What you have to do →
Which lines of the records below contain the string "Indragiri"? Report each of them.

*****

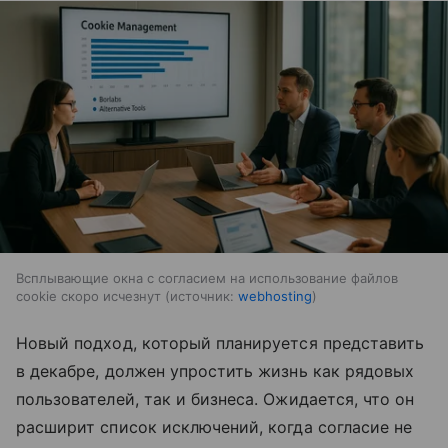
Всплывающие окна с согласием на использование файлов
cookie скоро исчезнут
источник:
webhosting
Новый подход, который планируется представить
в декабре, должен упростить жизнь как рядовых
пользователей, так и бизнеса. Ожидается, что он
расширит список исключений, когда согласие не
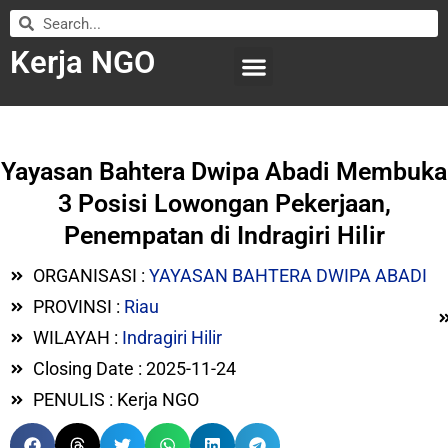
Kerja NGO
WILAYAH KERJA
LEMBAGA ORGANISASI
SUBMIT LOWONGAN
Yayasan Bahtera Dwipa Abadi Membuka
3 Posisi Lowongan Pekerjaan,
Penempatan di Indragiri Hilir
ORGANISASI :
YAYASAN BAHTERA DWIPA ABADI
PROVINSI :
Riau
WILAYAH :
Indragiri Hilir
Closing Date : 2025-11-24
PENULIS : Kerja NGO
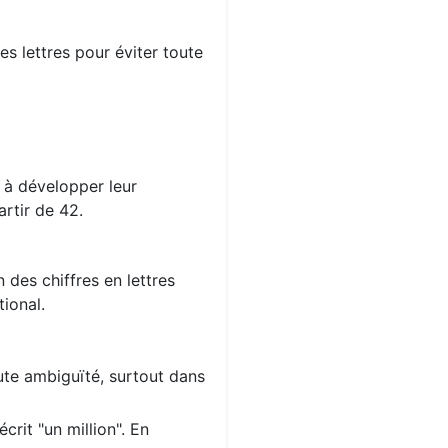
s lettres pour éviter toute
s à développer leur
rtir de 42.
 des chiffres en lettres
ional.
oute ambiguïté, surtout dans
crit "un million". En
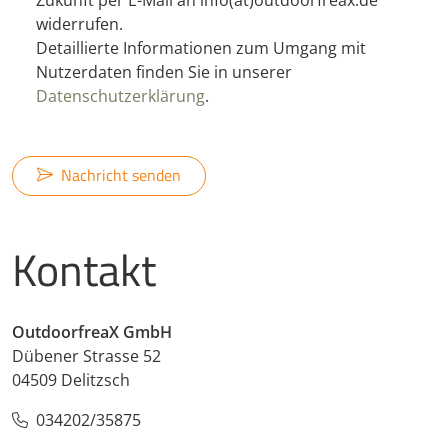
Zukunft per E-Mail an info(at)outdoorfreax.de
widerrufen.
Detaillierte Informationen zum Umgang mit
Nutzerdaten finden Sie in unserer
Datenschutzerklärung
.
Nachricht senden
Kontakt
OutdoorfreaX GmbH
Dübener Strasse 52
04509 Delitzsch
034202/35875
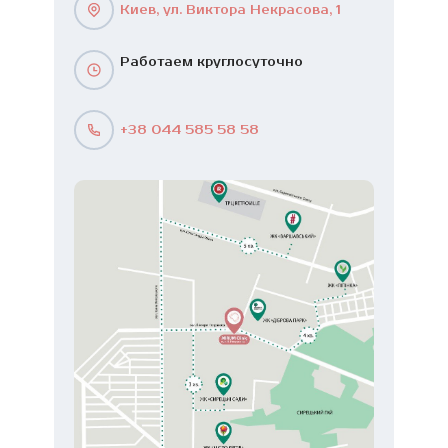
Киев, ул. Виктора Некрасова, 1
Работаем круглосуточно
+38 044 585 58 58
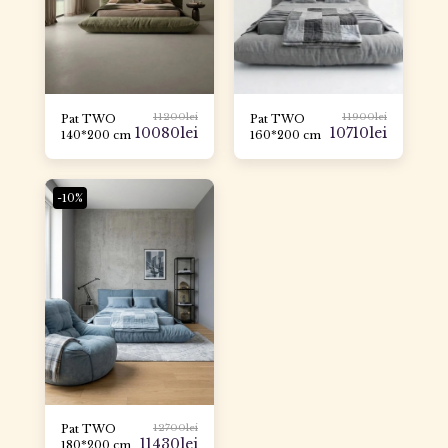
11200
lei
11900
lei
Pat TWO
Pat TWO
10080
lei
10710
lei
140*200 cm
160*200 cm
-10%
12700
lei
Pat TWO
11430
lei
180*200 cm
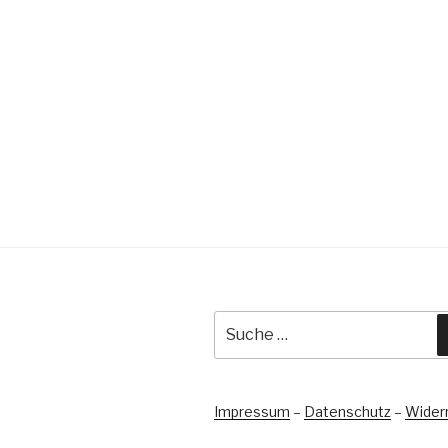
Suche
nach:
Impressum
–
Datenschutz
–
Wider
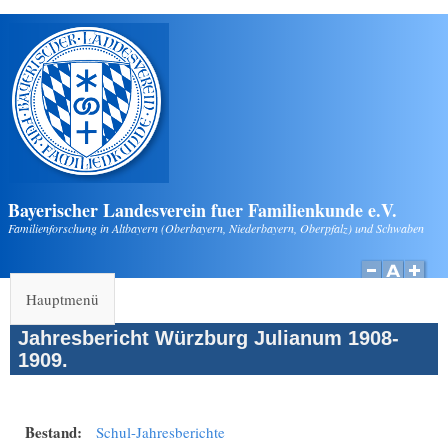
Direkt zum Inhalt
Bayerischer Landesverein fuer Familienkunde e.V.
Familienforschung in Altbayern (Oberbayern, Niederbayern, Oberpfalz) und Schwaben
Hauptmenü
Jahresbericht Würzburg Julianum 1908-
1909.
Bestand:
Schul-Jahresberichte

*****

Solution below →
Penempatan di Indragiri Hilir
Indragiri Hilir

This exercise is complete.